Palehound on stage are a trio but for the album, Dry Food, it’s Ellen Kempner’s soul laid bare and this exceptionally gifted 21 year old queer Bostonian plays everything on the record except for the drums. We are SMITTEN, kittens. The songs from Dry Food are about a relationship breakdown and ensuing emotional fall out. Kempner assures us that she’s ‘alright now. I have a great girlfriend’. But, she informs us, her 17 year old sister has just been dumped by an asshole boy and Ellen requests that we all shout ‘I Love You Julia’ so that she can send the video of it to her heartbroken little sister. This is the shit, right? As if she hadn’t totally and completely won our hearts already with her music and compelling stage presence.

Ellen tells us that this is Palehound’s first London gig and a literal dream come true for her. She would wear union jack tee shirts as a kid because she wanted so much to be a British punk. She thanks us several times for coming and those thanks are genuine. We, the audience, shout our thanks and love back to her and we feel it.

Palehound is its own musical animal but we can’t help but be reminded of the best of rip your heart out moody Riot grrrl and grunge edged with hold your breath classic rock and all this is gilded with dreamy hypnosis. Every song is exposed nerve perfection.

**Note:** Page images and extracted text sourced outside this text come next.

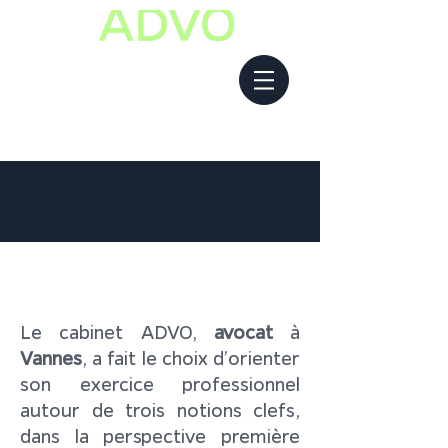
Le cabinet ADVO,
avocat
à
Vannes
, a fait le choix d’orienter
son exercice professionnel
autour de trois notions clefs,
dans la perspective première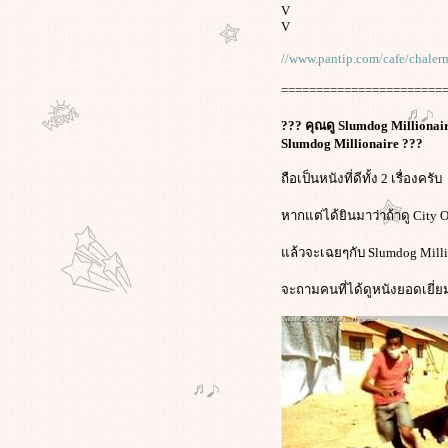
กับพ่อของ"ศิวรักษ์"...ไม่เป็นความ
V
จริง!
V
เมื่อ"นก สินจัย"แสดงจุดยืนอย่าง
//www.pantip.com/cafe/chale
ชัดเจนต่อคนที่ชื่อ"ทักษิณ ชิน
วัตร"ผ่านทาง"ทวิตเตอร์"
=======================
((ภาพยนตร์เรื่อง"จัดฉาก"ดัน"ผิด
??? คุณดู Slumdog Millionair
ฉาก-ผิดคิว"หนังไทยโดยการ
Slumdog Millionaire ???
สนับสนุนจากรบ.ไทย งามหน้าไม่แพ้
ครในโลกครับ))
ถือเป็นหนังที่ดีทั้ง 2 เรื่องครับ
ผมจึงขอเสนอให้คุณ"วู๊ดดี้"เชิญ
คุณ"คำรบ ปาลวัฒน์วิไชย"เลขาทูต
หากแต่ได้ยินมาว่าถ้าดู City 
ไทย-มาร่วมรายการ"วู๊ดดี้ เกิดมา
ล้วจะเฉยๆกับ Slumdog Milli
คุย"ครับ
เมื่อ"วู๊ดดี้ เกิดมาคุย"แสดง
จะถามคนที่ได้ดูหนังยอดเยี่ยมทั
ทัศนะ(อคติ)ทางการเมือง
กรณี"วิศวกร"เชื่อว่าจัดฉาก"องค์ที่ 2
เริ่มแล้ว"!
เราดูหนังกันมาพอสมควรพอที่จะเห็น
ล้วว่าเมื่อขาดสติความ"คลั่งชาติ"ก็
บังเกิดขึ้นบนหน้าประวัติศาตร์เสมอ
ภาพยนตร์"คลั่งชาติ"ปลุกปั่น(อ้าง)รัก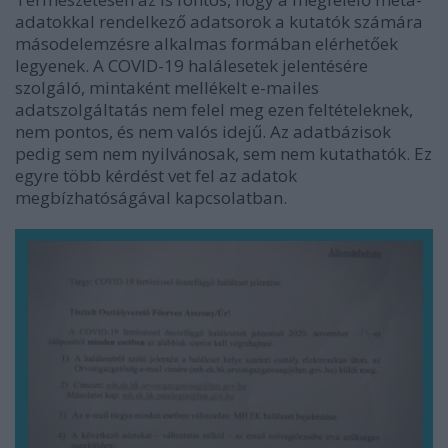
adatokkal rendelkező adatsorok a kutatók számára
másodelemzésre alkalmas formában elérhetőek
legyenek. A COVID-19 halálesetek jelentésére
szolgáló, mintaként mellékelt e-mailes
adatszolgáltatás nem felel meg ezen feltételeknek,
nem pontos, és nem valós idejű. Az adatbázisok
pedig sem nem nyilvánosak, sem nem kutathatók. Ez
egyre több kérdést vet fel az adatok
megbízhatóságával kapcsolatban.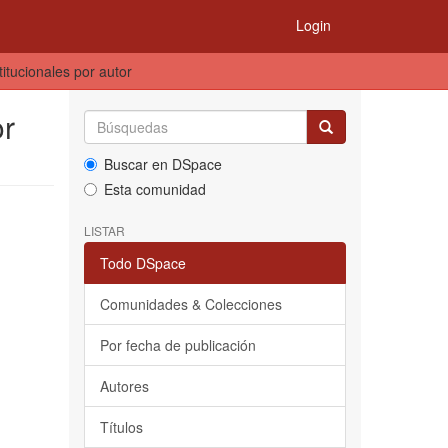
Login
titucionales por autor
or
Buscar en DSpace
Esta comunidad
LISTAR
Todo DSpace
Comunidades & Colecciones
Por fecha de publicación
Autores
Títulos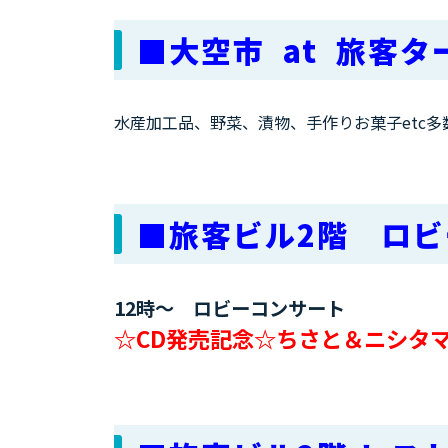
■大空市 at 旅客
水産加工品、野菜、漬物、手作りお菓子etc多
■旅客ビル2階 ロビ
12時～ ロビーコンサート
☆CD発売記念☆ちさと＆ニシタ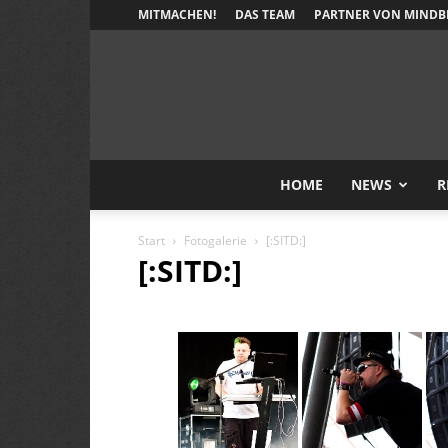
MITMACHEN!
DAS TEAM
PARTNER VON MINDB
HOME
NEWS
R
Start
Fotogalerie
[:SITD:]
[:SITD:]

There is so much beauty on that weirdo stage of The Shacklewell Arms, both visually and musically. Kempner’s guitar is magnificently precise yet raw in the same way her vocals are controlled yet rip through you with subtle, quiet emotion. David ‘Doov’ Khoshtinat strums, bends and literally punches his bass and it’s one of the sexiest things Loverboy has ever seen on a stage. Jesse Weiss plays the drums with such enthusiasm and power he could be the lovechild of Keith Moon and Animal. Again the precision, the pow, the intricacy of his playing is a thing of exquisite beauty. A Palehound gig isn’t just a performance it’s an experience of gorgeous, raw, achingly nuanced wonder.

Palehound’s tour continues throughout the UK and Europe. Dry Food is out today on Heavenly Recordings and available from Rough Trade.